QQ20250408-092416.png

Maverick's architectural efficiency is striking. It boasts only 17 billion active parameters compared to Deepseek V3's 37 billion (60% of the total parameters: 402 billion vs. 671 billion), and it can process images, not just text. In terms of pricing, Maverick costs $0.24/$0.77 per million input/output tokens, while Scout costs $0.15/$0.40, undercutting Deepseek V3 and even being 10 times cheaper than GPT-4o, making them among the most affordable AI models available.

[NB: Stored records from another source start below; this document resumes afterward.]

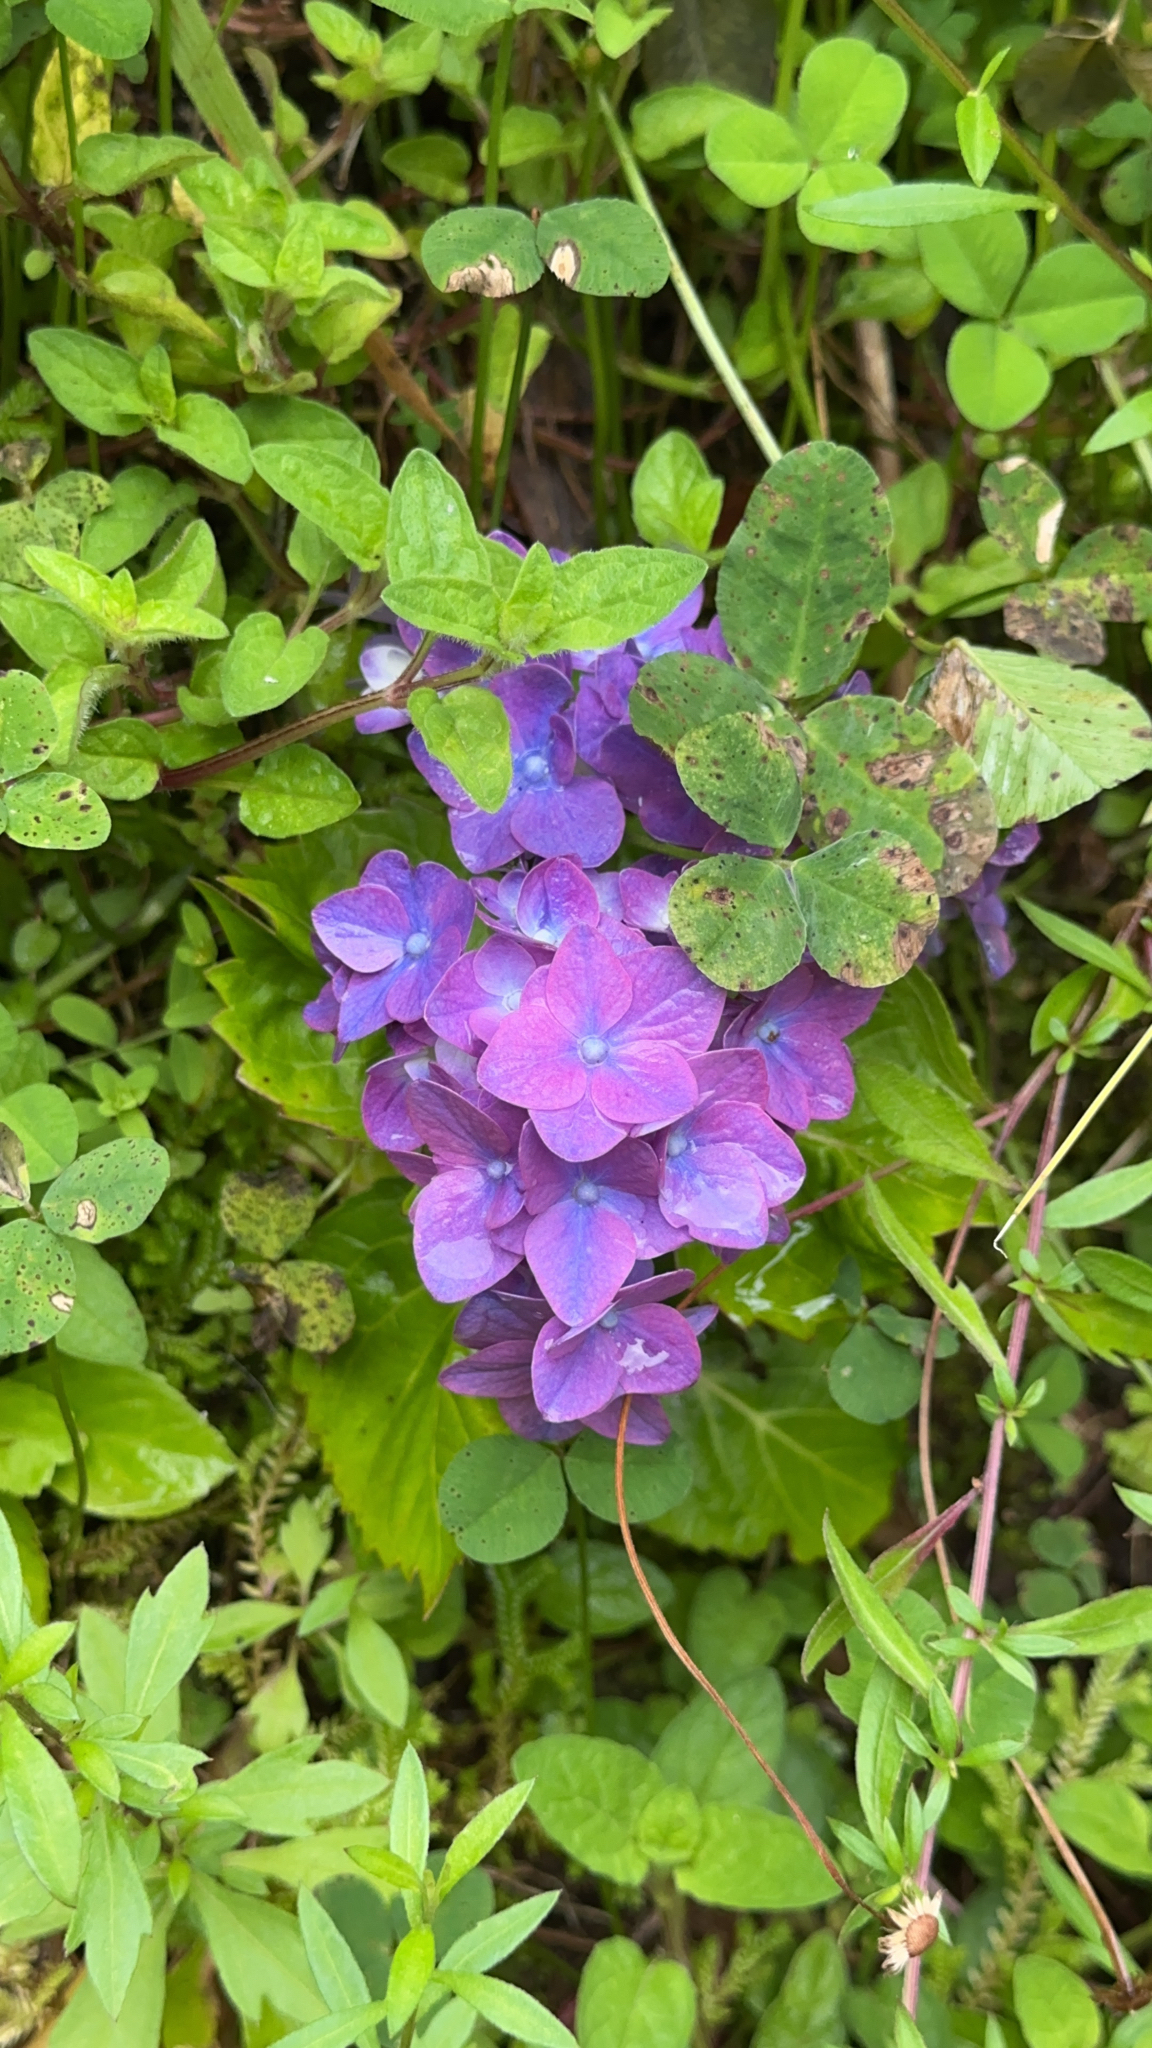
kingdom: Plantae
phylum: Tracheophyta
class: Magnoliopsida
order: Cornales
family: Hydrangeaceae
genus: Hydrangea
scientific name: Hydrangea macrophylla
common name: Hydrangea
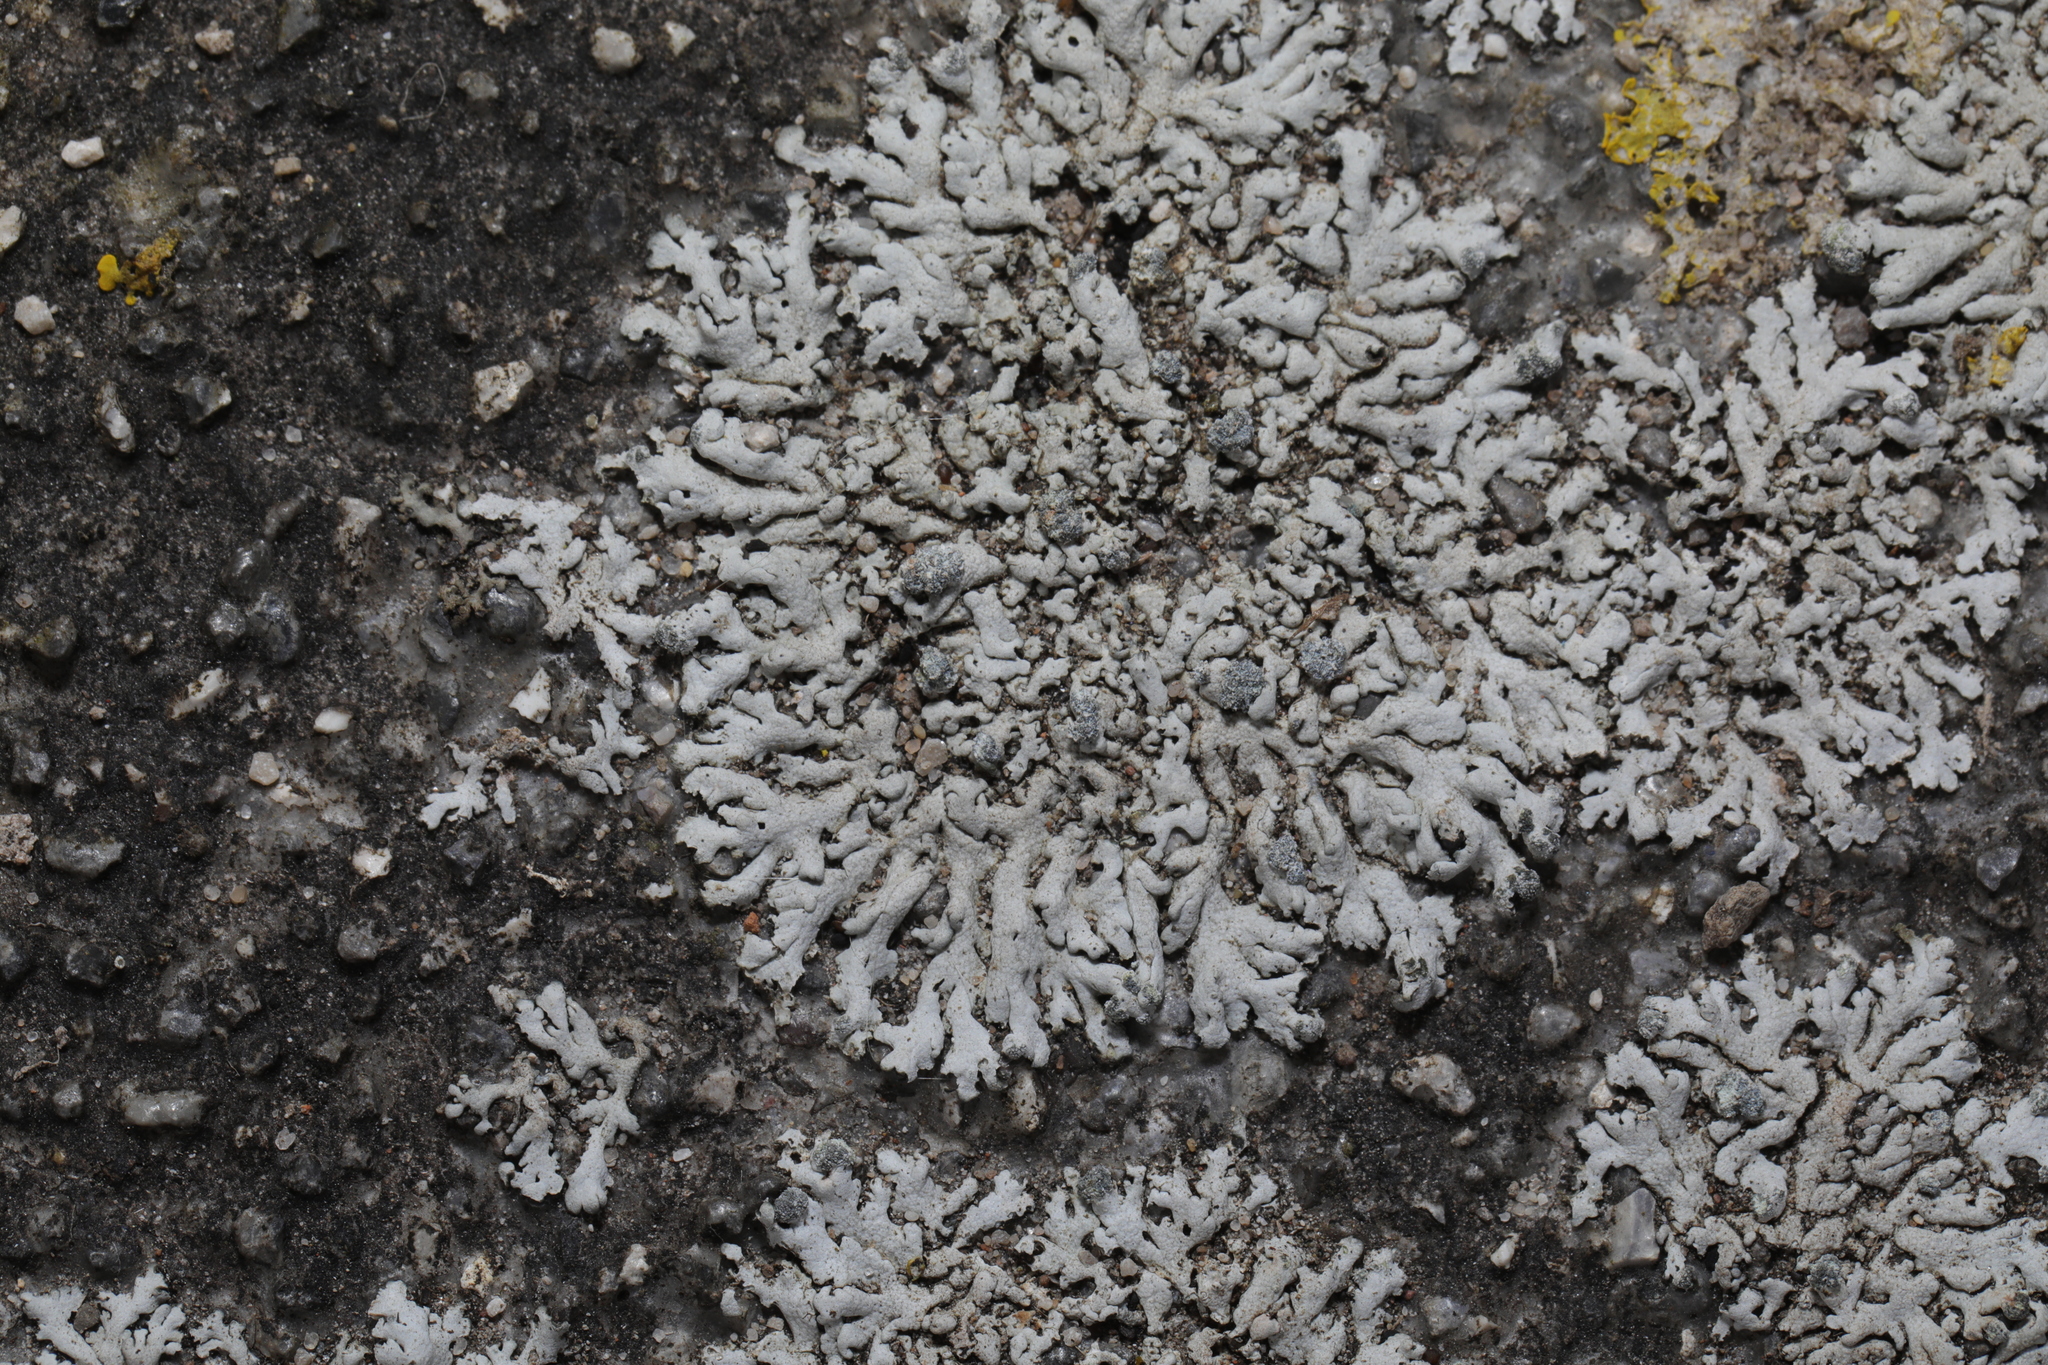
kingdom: Fungi
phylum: Ascomycota
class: Lecanoromycetes
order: Caliciales
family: Physciaceae
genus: Physcia
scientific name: Physcia caesia
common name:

However, the Llama 4 launch has sparked controversy. LMArena benchmark tests show Maverick ranking second under Meta's recommended "experimental chat version," but dropping to fifth place when "style control" is enabled, highlighting its reliance on formatting optimization rather than pure content quality. Testers questioned the reliability of Meta's benchmarks, noting significant discrepancies with performance on other platforms. Meta acknowledged optimizing the human evaluation experience but denied any data manipulation.

QQ20250408-092427.png

Long-context tasks are a clear weakness for Llama 4. Fiction.live tests revealed Maverick achieving only 28.1% accuracy at 128,000 tokens, with Scout even lower at 15.6%, significantly lagging behind Gemini 2.5 Pro's 90.6%. Although Meta claims Maverick supports a 1 million token and Scout a 10 million token context window, real-world performance falls far short. Research suggests diminishing returns from ultra-large context windows, with those under 128K being more practical.

Meta's Head of Generative AI, Ahmad Al-Dahle, responded that early inconsistencies stemmed from implementation issues, not model flaws. He denied allegations of benchmark manipulation and stated that deployment optimizations are underway, expecting stability within days.